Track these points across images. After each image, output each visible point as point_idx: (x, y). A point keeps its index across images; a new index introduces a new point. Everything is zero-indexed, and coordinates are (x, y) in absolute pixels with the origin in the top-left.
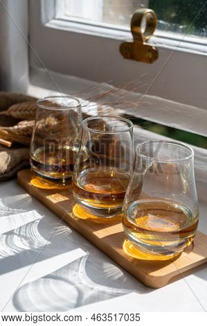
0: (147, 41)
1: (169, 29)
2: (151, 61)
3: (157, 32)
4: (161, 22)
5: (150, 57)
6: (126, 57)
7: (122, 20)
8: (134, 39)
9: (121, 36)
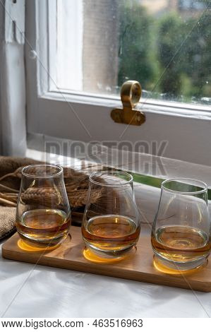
0: (134, 107)
1: (151, 97)
2: (139, 123)
3: (142, 100)
4: (144, 91)
5: (139, 120)
6: (116, 121)
7: (109, 91)
8: (124, 106)
9: (111, 104)
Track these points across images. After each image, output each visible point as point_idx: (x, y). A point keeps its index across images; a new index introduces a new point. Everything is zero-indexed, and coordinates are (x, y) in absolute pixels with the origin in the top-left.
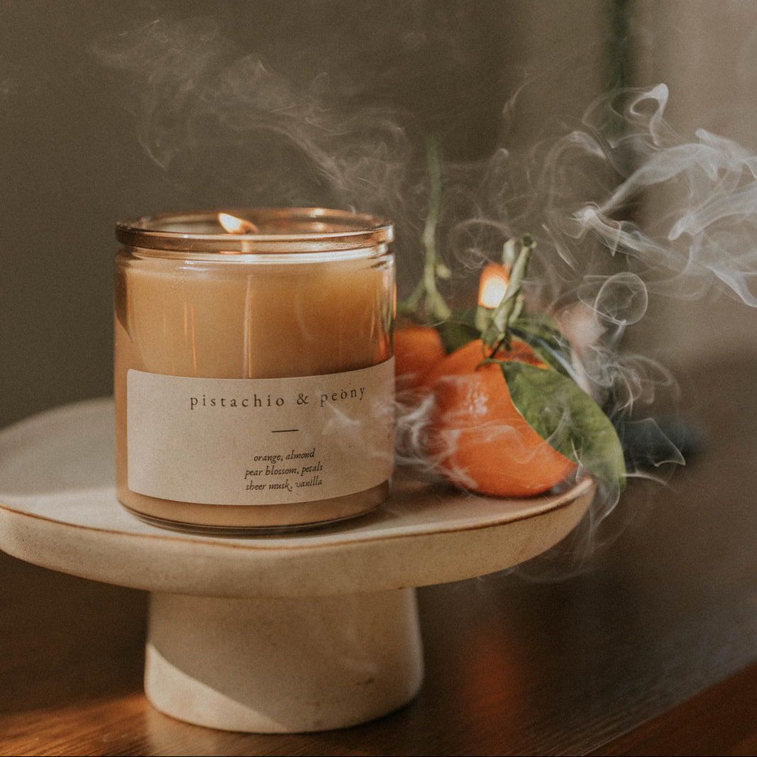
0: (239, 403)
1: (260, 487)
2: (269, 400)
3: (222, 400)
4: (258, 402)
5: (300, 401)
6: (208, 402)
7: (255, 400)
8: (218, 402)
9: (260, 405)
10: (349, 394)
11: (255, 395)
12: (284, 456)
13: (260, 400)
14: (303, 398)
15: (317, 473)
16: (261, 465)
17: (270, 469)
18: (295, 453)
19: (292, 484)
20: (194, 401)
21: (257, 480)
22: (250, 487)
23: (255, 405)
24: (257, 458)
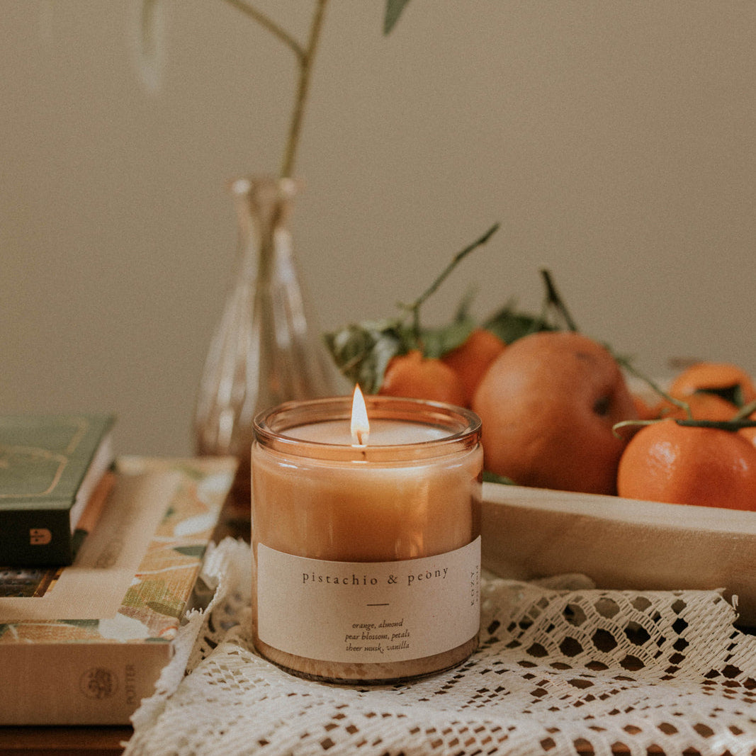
0: (340, 581)
1: (357, 649)
2: (365, 580)
3: (328, 578)
4: (356, 581)
5: (391, 581)
6: (317, 579)
7: (354, 579)
8: (324, 579)
9: (358, 584)
10: (433, 574)
11: (354, 576)
12: (377, 625)
13: (357, 580)
14: (394, 579)
15: (405, 639)
16: (358, 632)
17: (366, 634)
18: (387, 623)
19: (383, 646)
20: (306, 577)
21: (355, 644)
22: (349, 648)
23: (354, 583)
24: (355, 626)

• _Your objective_:
Reproduce all of the entries above verbatim, omitting the pictures.

• _Written response_:
Track these points across images. After each image, output each visible point as point_idx: (x, y). A point keeps its index across images; a new index introduces a new point. Everything is zero-indexed, and coordinates are (x, y) in absolute pixels with the origin in the top-left.
0: (147, 41)
1: (169, 29)
2: (151, 61)
3: (157, 32)
4: (161, 22)
5: (150, 57)
6: (126, 57)
7: (122, 20)
8: (134, 39)
9: (121, 36)
0: (134, 107)
1: (151, 97)
2: (139, 123)
3: (142, 100)
4: (144, 91)
5: (139, 120)
6: (116, 121)
7: (109, 91)
8: (124, 106)
9: (111, 104)
Track these points across images. After each image, output each visible point as point_idx: (x, y). A point keeps its index across images; a new index introduces a new point. Everything is zero-indexed, and coordinates are (x, y) in absolute pixels with the origin in the top-left.
0: (239, 403)
1: (260, 487)
2: (269, 400)
3: (222, 400)
4: (258, 402)
5: (300, 401)
6: (208, 402)
7: (255, 400)
8: (218, 402)
9: (260, 405)
10: (349, 394)
11: (255, 395)
12: (284, 456)
13: (260, 400)
14: (303, 398)
15: (317, 473)
16: (261, 465)
17: (270, 469)
18: (295, 453)
19: (292, 484)
20: (194, 401)
21: (257, 480)
22: (250, 487)
23: (255, 405)
24: (257, 458)
0: (340, 581)
1: (357, 649)
2: (365, 580)
3: (328, 578)
4: (356, 581)
5: (391, 581)
6: (317, 579)
7: (354, 579)
8: (324, 579)
9: (358, 584)
10: (433, 574)
11: (354, 576)
12: (377, 625)
13: (357, 580)
14: (394, 579)
15: (405, 639)
16: (358, 632)
17: (366, 634)
18: (387, 623)
19: (383, 646)
20: (306, 577)
21: (355, 644)
22: (349, 648)
23: (354, 583)
24: (355, 626)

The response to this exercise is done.